Here I am following the precedent of William James who added a postscript to his Gifford Lectures to state his general philosophical position; mine will define more concisely, than may perhaps be seen in the discourse spread through ten lectures, my theological outlook. I have just indicated at the end of the last lecture that I am a Unitarian; but there are many who do not understand what this means. The name, originally indicating that the holders of this faith did not accept the doctrine of the Trinity, suggests a narrow sect; the truth is that the tenets of the movement could not be more liberal or free from dogma. Unitarianism is based upon a progressive theology. This is well seen in the summary report of the Commission of the General Assembly of Unitarian and Free Christian Churches which was published in 1945 as Part I of A Free Religious Faith1. No doubt much of what is here expressed has long been held by Unitarians since the great eviction from the Church of England just over three hundred years ago: much of it, however, has a truly modern ring. It says such things as these—“We do not base our church life on the acceptance of particular creeds,” “We believe that Christians have not only the right, but the duty to be free to seek new truth wherever it may be found,” or again, “We cannot regard the New Testament as a final and infallible expression of Christianity, nor as a court of final appeal.” Together with this scientific outlook it is a theology ablaze with religious spirit.

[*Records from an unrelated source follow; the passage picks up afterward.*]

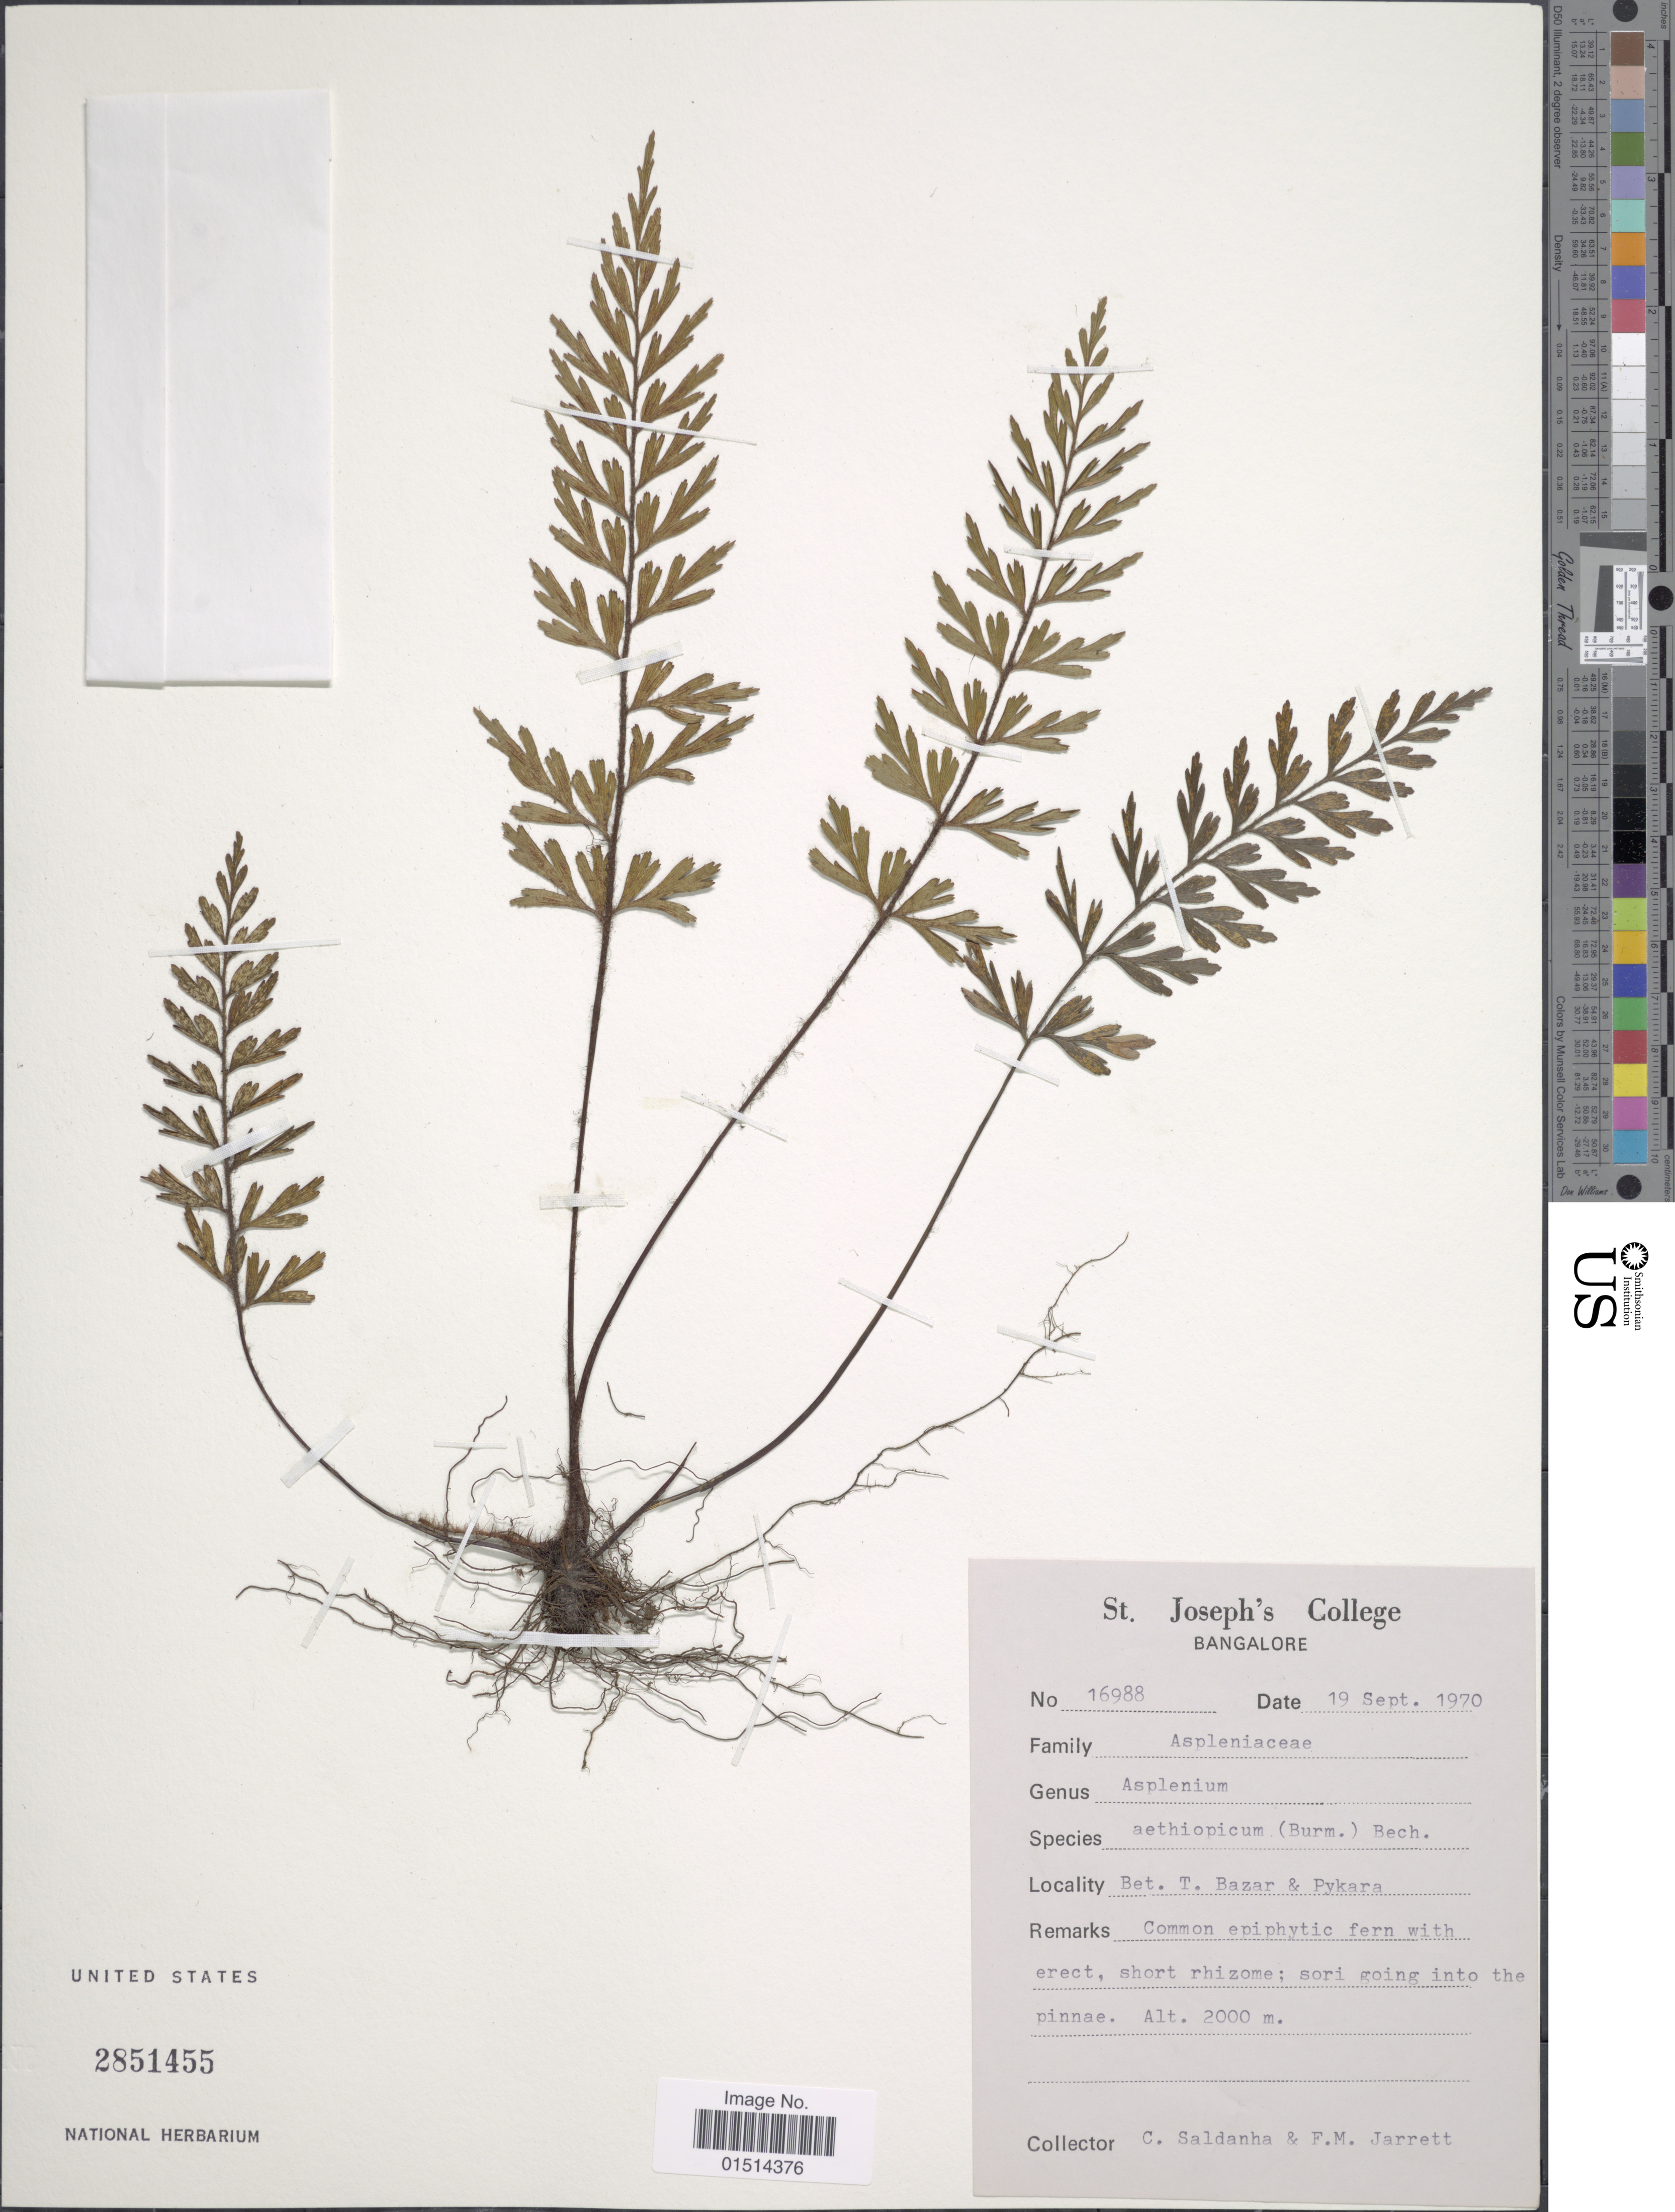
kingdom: Plantae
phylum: Tracheophyta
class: Polypodiopsida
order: Polypodiales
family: Aspleniaceae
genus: Asplenium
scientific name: Asplenium aethiopicum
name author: (Burm. f.) Bech.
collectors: C. Saldanha & F. M. Jarrett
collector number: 16988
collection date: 1970-09-19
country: India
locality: Bangalore, Bet. T. Bazar & Pykara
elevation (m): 2000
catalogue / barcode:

Because its faith is based upon spiritual experience it has no fear. It says:
We welcome every discovery that scientists and others are making, even though they bring with them new problems, because we are confident that when these discoveries are fully understood they can result only in a deeper sense of awe and reverence and gratitude before the great mystery of life. We believe that religion exists that we may have life, and have it more abundantly.
That is my faith. In mind I am a Unitarian, but as I said at the end of the last lecture, my heart is in the Church of England. I go there to pray in private; I cannot, however, attend its services without feeling intellectually ashamed. I hope the day may come when special services may be held for those of a more liberal faith; I believe that many thinking Christians are really Unitarian in outlook without knowing.
Published at the Lindsey Press, Essex Hall, Essex Street, London, W.C.I. I should mention that I do not accept all the views expressed in Parts II or III of the book; they are personal views to be freely discussed, just as those of individual scientists are discussed at any scientific conference.